◆ **Task goal**
Output the data unchanged and complete, minus the images.

◆ **Data in this exercise**
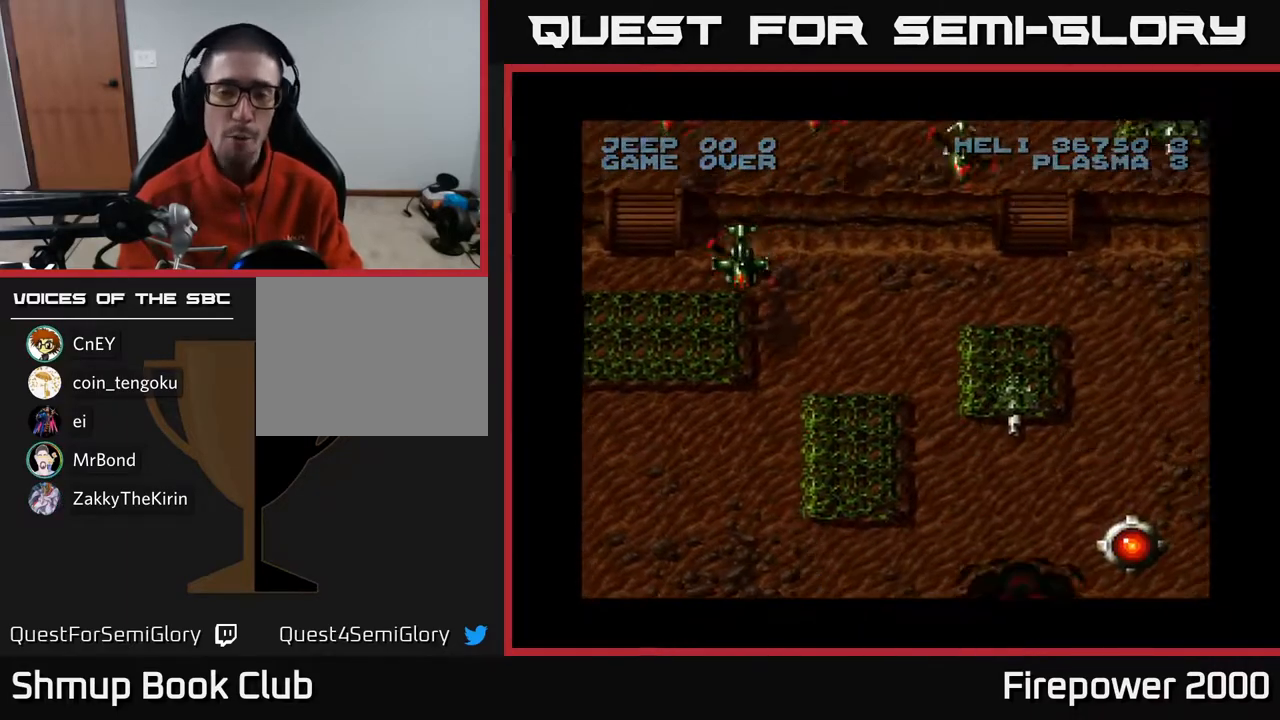
{"buttons": [], "left_stick": "center", "right_stick": "center", "events": [[183, "A", "up"]]}
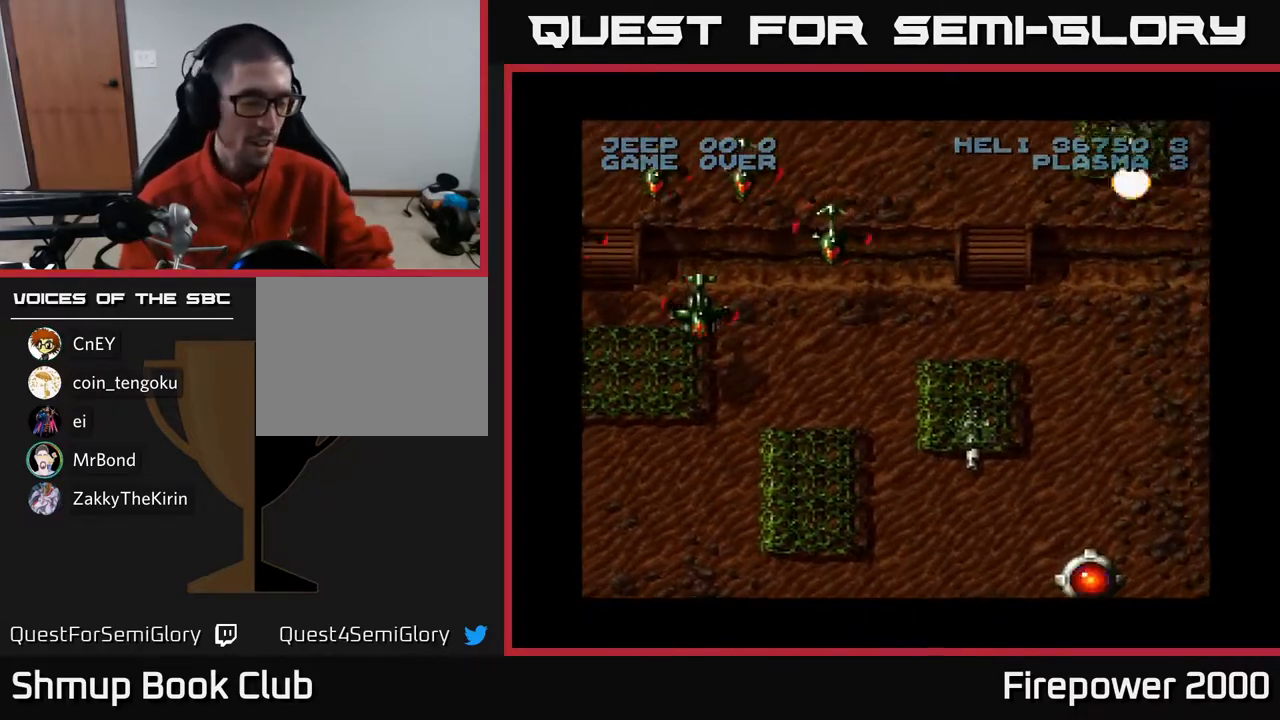
{"buttons": [], "left_stick": "center", "right_stick": "center", "events": []}
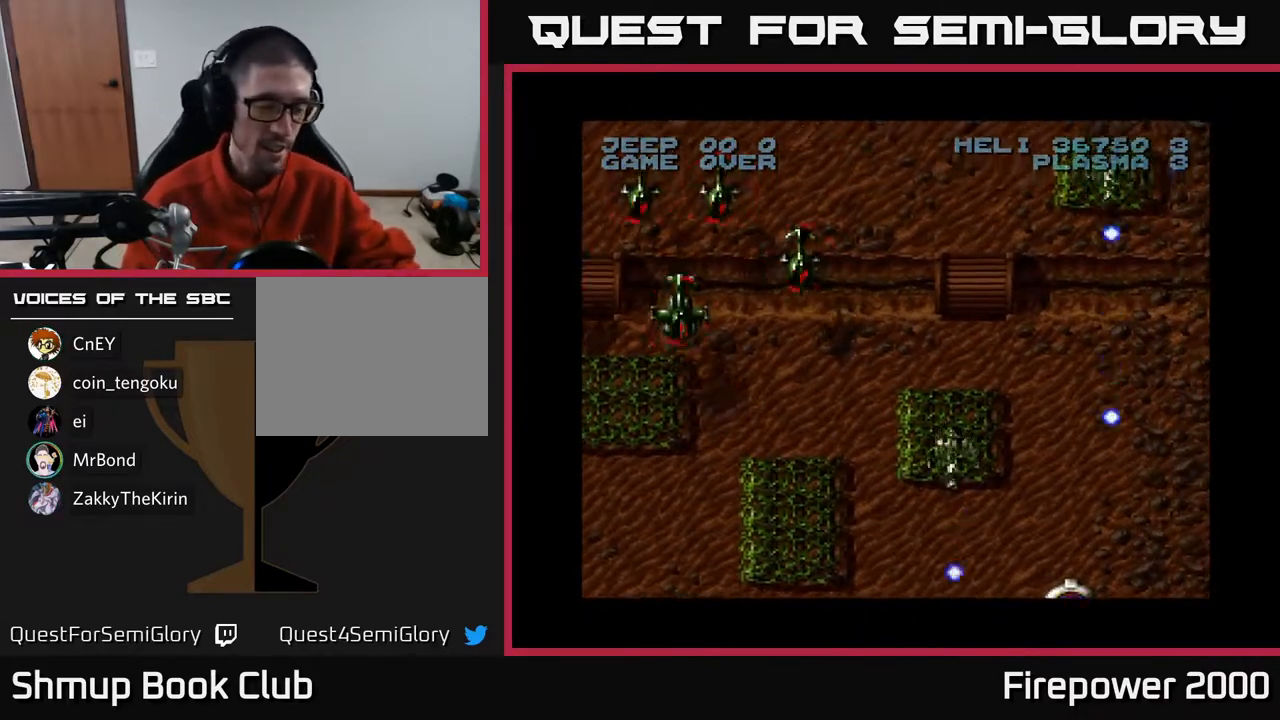
{"buttons": [], "left_stick": "center", "right_stick": "center", "events": []}
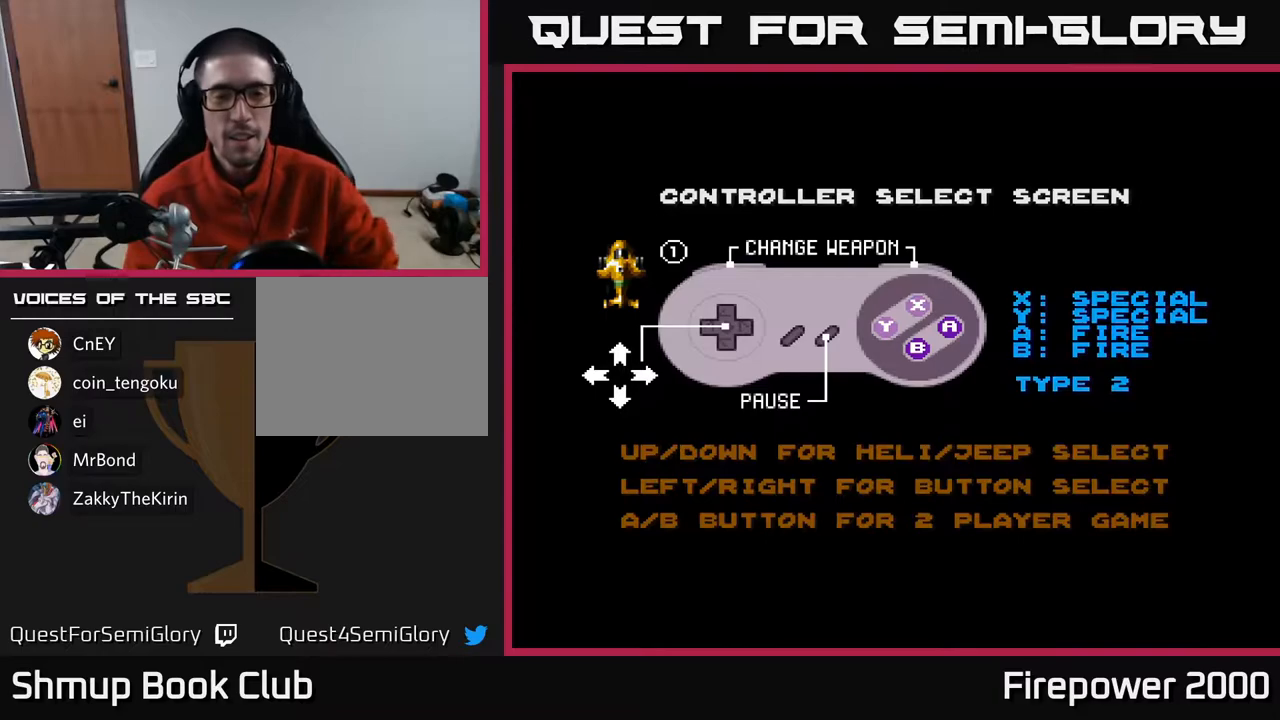
{"buttons": [], "left_stick": "center", "right_stick": "center", "events": [[233, "right_stick", "down"], [283, "START", "down"], [383, "right_stick", "center"], [467, "START", "up"]]}
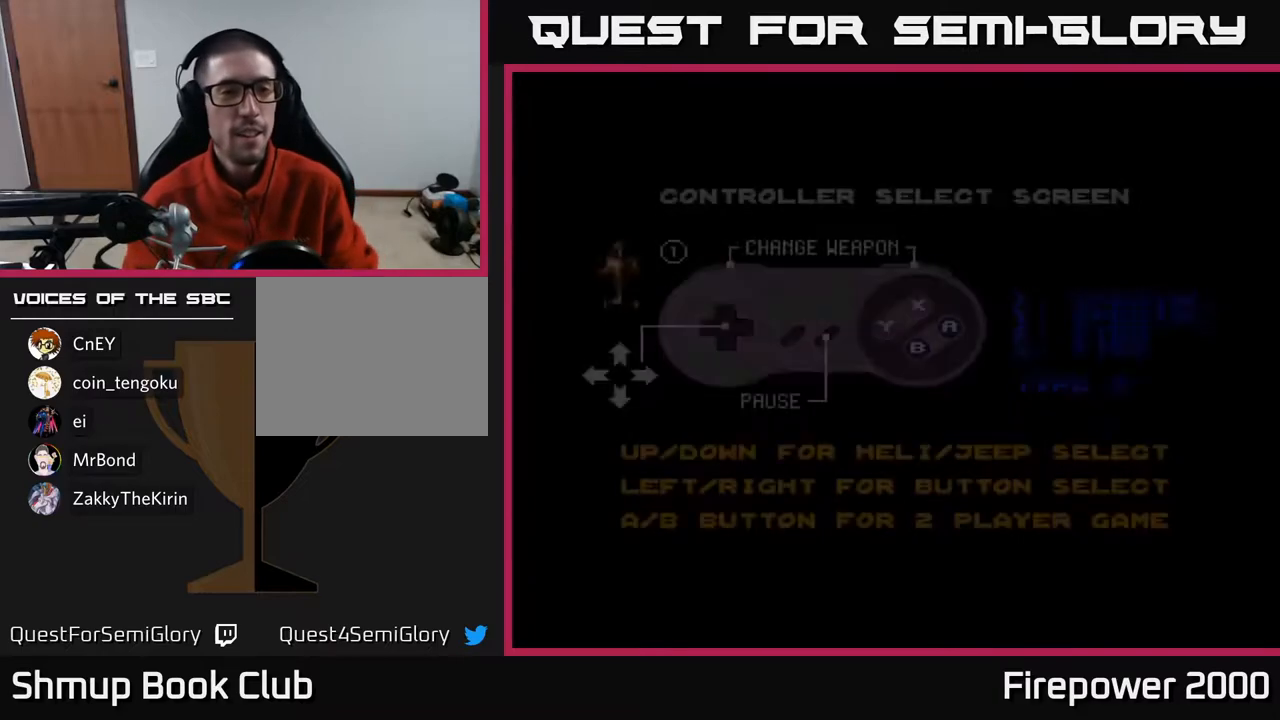
{"buttons": [], "left_stick": "center", "right_stick": "center", "events": []}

◆ **Result of the task**
{"buttons": [], "left_stick": "center", "right_stick": "center", "events": [[183, "A", "up"]]}
{"buttons": [], "left_stick": "center", "right_stick": "center", "events": []}
{"buttons": [], "left_stick": "center", "right_stick": "center", "events": []}
{"buttons": [], "left_stick": "center", "right_stick": "center", "events": [[233, "right_stick", "down"], [283, "START", "down"], [383, "right_stick", "center"], [467, "START", "up"]]}
{"buttons": [], "left_stick": "center", "right_stick": "center", "events": []}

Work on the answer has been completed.